Но мне удаётся не замечать её, и тогда становится проще. Не замечать, не думать, не пытаться анализировать или разбираться. Потом, может быть. Но точно не сейчас. Сейчас и так норм. Подумаешь, онемевший и ничего не чувствующий кусок мозга.
Мы выходим с кухни и идём по длинному коридору. Он приводит нас в просторную комнату, где толпится куча народу. Как они здесь только помещаются… И что останется от паркета… Вот, правильно, лучше думать о паркете…
Публика весьма разнородная. Здесь и ребята, похожие на хиппи, вроде того парня, что открывал дверь. Есть и ковбои в кожаных куртках, джинсах и ботинках на высоких скошенных каблуках. А есть и вот такие, вроде нас, франты в костюмах и девушки, элегантные, как Ева с охрененно дорогой бриллиантовой брошью на груди.

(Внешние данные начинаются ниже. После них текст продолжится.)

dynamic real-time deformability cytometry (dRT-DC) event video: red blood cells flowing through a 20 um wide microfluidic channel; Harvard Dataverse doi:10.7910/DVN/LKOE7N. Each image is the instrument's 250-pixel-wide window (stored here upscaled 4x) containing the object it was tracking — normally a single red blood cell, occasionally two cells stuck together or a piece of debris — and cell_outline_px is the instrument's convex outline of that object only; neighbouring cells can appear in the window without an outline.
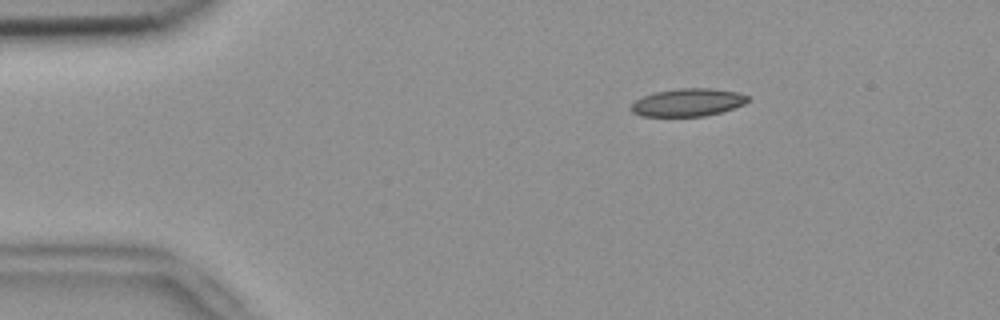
{"species": "common noctule bat (a hibernating species)", "species_latin": "Nyctalus noctula", "temperature_condition": "room temperature", "stored_images_in_passage": 4, "camera_frame_rate_fps": 3000, "um_per_image_px": 0.085, "animal": {"sex": "female", "body_mass_g": 18.4}, "frame": {"image": 1, "passage_image": 1, "time_ms": 0.0, "image_size_px": [1000, 320], "cell_outline_px": [[748, 100], [744, 104], [720, 112], [704, 116], [640, 116], [632, 112], [628, 108], [636, 100], [644, 96], [656, 92], [676, 88], [712, 88], [736, 92], [748, 96]], "centroid_in_image_um": [58.43, 8.7], "position_along_channel_um": 26.6, "area_um2": 18.79}}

А бриллиантов на вечеринке, надо сказать, немало, потому что тут оказываются Боря Буряце и Галя. Блеск их алмазов, затмевает небосвод даже воображаемый, обещанный чеховскому дяде Ване.
Всё происходящее кажется весьма и весьма странным в этом классическом интерьере, под высоким потолком с лепниной и между картинами в толстых золочёных рамах. Я непроизвольно начинаю крутить головой в поисках Наташки, но тут же говорю себе прекратить. Какого хрена! Я сам вернул ей все её обещания. И вообще, я здесь по делу, значит надо делать дело.
Правда делать дело мне совсем не хочется, потому что и к Еве, и к Толику я отношусь хорошо и заставлять их спариваться, чтобы Ева не выскользнула из наших цепких лап, мне уже не хочется. Да, собственно, и не особо хотелось с самого начала.
— Егор! — кричит Галя. — Егор!
— Галина! Какая радость.
— Ты как здесь оказался? — обнимает она меня.
Уже хорошенько накатила.
— Сердце, Галя, меня привело сердце, оно настроено на твою волну.
Она смеётся и треплет меня по щеке:
— Лгунишка! Сам с девицей, а туда… же…
Она вдруг прекращает смеяться и впивается взглядом в брошь.
— Это Ева, — говорю я. — Она немка из Франкфурта. А это Галина, она из Москвы. А это Борис. Он тоже из Москвы, а ещё он артист Большого театра.
— Да вы что! — восхищается Ева.
Галя тоже восхищается, и Боря восхищается. Брошью.
— Какая у вас брошь потрясающая, — говорит Галя и переглядывается с Борей. — Я прошу прощения, я коллекционирую… э-э-э… такие прекрасные вещи. Когда вы её приобрели?
— Вчера, — улыбается Ева.
— Да?
Глаз у Бори едва заметно дёргается.
— Надо же, — качает головой Галя. — У моей хорошей приятельницы была точно такая же…
Бурбонская лилия. Была да сплыла, куда неизвестно, хотя версии имеются, конечно же. Насколько мне известно, Галя очень хотела её заполучить, но Толстая ей не продала. Но это же не она, не та брошь. Её бы не выпустили с лубянки, брошь то есть. Хотя, точно не знаю…
— Она не настоящая, — улыбается Ева. — Просто красивая вещица, не имеющая цены.
— Да? — прищуривается Галина. — А я могу предложить за вещицу не имеющую цены, хорошую цену.